Records excerpted from a collection:
============================================================

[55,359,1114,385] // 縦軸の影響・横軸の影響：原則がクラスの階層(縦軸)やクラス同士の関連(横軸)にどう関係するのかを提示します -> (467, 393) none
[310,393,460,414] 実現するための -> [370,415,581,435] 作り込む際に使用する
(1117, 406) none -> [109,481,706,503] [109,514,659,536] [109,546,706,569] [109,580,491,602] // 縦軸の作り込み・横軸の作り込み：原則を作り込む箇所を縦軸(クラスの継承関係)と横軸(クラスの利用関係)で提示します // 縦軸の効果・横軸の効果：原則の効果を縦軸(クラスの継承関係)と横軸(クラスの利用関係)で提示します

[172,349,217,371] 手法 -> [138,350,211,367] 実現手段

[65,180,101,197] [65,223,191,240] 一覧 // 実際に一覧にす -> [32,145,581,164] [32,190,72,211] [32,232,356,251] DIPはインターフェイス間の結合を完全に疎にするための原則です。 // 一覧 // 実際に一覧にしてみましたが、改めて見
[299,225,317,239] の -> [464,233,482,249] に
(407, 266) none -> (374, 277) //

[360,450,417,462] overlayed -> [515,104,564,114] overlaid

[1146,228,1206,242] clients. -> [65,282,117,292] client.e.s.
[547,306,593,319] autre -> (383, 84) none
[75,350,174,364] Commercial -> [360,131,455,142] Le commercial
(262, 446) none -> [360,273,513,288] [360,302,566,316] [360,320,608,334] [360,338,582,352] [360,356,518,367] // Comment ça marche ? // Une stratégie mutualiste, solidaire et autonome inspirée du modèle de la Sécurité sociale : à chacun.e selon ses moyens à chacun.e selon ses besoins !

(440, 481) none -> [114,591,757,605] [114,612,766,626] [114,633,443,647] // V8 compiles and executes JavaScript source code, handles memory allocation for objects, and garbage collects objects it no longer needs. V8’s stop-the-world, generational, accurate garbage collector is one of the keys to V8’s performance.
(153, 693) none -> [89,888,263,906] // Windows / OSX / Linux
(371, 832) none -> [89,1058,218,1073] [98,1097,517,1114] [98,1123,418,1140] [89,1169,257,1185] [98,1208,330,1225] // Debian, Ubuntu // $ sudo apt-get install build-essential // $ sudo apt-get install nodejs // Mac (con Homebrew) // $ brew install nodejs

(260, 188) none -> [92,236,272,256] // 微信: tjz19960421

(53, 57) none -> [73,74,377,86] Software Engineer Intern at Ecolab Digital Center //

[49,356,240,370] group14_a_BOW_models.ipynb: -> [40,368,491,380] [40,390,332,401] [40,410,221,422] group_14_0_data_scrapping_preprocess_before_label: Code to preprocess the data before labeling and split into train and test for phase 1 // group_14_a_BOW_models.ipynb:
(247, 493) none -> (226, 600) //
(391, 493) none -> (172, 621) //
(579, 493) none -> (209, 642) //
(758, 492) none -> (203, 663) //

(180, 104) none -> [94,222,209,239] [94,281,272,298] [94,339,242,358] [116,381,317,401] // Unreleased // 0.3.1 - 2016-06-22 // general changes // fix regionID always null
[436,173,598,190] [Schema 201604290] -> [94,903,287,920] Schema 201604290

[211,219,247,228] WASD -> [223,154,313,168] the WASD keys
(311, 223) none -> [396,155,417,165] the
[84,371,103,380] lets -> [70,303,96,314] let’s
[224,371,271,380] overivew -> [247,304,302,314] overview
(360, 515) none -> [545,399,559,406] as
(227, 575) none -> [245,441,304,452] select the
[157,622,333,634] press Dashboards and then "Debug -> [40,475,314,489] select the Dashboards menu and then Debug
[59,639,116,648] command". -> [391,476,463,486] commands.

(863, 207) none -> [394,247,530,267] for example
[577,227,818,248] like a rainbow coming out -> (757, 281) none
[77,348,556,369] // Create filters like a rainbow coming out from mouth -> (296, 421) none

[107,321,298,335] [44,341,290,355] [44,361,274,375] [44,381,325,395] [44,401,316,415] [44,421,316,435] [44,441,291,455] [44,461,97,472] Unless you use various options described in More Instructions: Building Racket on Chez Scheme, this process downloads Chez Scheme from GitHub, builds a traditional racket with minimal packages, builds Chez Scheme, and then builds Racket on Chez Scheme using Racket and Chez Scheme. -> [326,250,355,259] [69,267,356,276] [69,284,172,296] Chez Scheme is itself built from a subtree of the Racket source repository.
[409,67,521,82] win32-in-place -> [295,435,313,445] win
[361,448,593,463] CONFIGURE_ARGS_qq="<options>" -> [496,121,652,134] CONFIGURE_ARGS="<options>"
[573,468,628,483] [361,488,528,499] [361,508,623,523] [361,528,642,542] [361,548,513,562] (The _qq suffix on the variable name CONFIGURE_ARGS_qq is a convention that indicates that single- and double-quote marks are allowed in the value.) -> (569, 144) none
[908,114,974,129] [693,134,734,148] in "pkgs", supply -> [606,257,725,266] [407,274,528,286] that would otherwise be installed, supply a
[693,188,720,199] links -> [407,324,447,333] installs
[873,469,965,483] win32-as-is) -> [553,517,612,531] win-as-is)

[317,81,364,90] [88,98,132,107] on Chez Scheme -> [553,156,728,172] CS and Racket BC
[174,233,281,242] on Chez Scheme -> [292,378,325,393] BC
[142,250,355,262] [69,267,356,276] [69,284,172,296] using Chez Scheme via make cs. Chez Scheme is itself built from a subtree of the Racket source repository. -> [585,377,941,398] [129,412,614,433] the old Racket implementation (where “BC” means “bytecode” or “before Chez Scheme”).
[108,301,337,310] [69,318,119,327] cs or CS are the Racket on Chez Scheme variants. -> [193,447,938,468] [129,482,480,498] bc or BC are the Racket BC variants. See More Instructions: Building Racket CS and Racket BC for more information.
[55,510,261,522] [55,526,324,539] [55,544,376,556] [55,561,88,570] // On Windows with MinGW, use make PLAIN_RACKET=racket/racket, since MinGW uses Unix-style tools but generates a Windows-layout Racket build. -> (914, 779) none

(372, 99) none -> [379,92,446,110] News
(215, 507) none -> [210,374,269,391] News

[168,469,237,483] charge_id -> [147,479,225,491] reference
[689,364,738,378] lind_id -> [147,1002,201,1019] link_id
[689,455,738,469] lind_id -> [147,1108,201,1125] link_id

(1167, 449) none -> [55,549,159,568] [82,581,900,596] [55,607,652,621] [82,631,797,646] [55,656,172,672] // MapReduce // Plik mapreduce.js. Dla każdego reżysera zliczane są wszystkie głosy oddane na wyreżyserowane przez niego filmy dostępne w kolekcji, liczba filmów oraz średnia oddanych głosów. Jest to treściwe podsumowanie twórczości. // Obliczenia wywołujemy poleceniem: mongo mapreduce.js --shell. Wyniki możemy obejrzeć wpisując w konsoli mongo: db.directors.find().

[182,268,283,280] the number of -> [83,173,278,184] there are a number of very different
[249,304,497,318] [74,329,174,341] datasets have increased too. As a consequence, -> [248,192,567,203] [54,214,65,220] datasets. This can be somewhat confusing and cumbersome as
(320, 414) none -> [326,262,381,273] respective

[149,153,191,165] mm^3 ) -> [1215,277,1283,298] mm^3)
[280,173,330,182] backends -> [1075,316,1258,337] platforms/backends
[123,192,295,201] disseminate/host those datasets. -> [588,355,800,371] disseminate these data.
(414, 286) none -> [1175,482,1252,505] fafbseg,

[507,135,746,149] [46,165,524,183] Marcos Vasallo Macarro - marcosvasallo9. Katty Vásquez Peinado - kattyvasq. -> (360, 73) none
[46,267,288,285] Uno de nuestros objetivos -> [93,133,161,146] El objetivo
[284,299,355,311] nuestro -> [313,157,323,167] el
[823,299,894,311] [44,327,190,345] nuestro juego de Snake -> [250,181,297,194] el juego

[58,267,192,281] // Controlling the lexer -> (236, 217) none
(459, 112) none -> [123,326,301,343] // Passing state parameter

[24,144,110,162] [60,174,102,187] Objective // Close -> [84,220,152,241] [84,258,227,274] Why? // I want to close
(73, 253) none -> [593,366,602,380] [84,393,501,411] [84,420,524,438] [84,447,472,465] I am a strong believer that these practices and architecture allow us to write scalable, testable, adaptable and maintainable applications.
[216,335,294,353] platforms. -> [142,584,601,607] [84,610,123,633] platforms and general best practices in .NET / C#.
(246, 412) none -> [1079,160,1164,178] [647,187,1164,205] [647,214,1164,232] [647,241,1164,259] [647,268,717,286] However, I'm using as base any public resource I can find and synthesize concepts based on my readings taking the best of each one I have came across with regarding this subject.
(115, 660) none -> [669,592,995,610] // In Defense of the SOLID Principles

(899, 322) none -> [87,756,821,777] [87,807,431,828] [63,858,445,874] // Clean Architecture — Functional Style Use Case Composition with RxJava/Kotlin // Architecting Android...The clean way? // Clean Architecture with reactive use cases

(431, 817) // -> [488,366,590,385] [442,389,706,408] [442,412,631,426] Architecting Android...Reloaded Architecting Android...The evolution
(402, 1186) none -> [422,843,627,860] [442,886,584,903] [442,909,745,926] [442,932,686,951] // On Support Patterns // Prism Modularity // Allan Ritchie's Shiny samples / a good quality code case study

============================================================

## WHAT THE TASK ASKS
Working through the records, copy each line in which the word "these" appears.

## EXERCISE SOLUTION
[123,192,295,201] disseminate/host those datasets. -> [588,355,800,371] disseminate these data.
(73, 253) none -> [593,366,602,380] [84,393,501,411] [84,420,524,438] [84,447,472,465] I am a strong believer that these practices and architecture allow us to write scalable, testable, adaptable and maintainable applications.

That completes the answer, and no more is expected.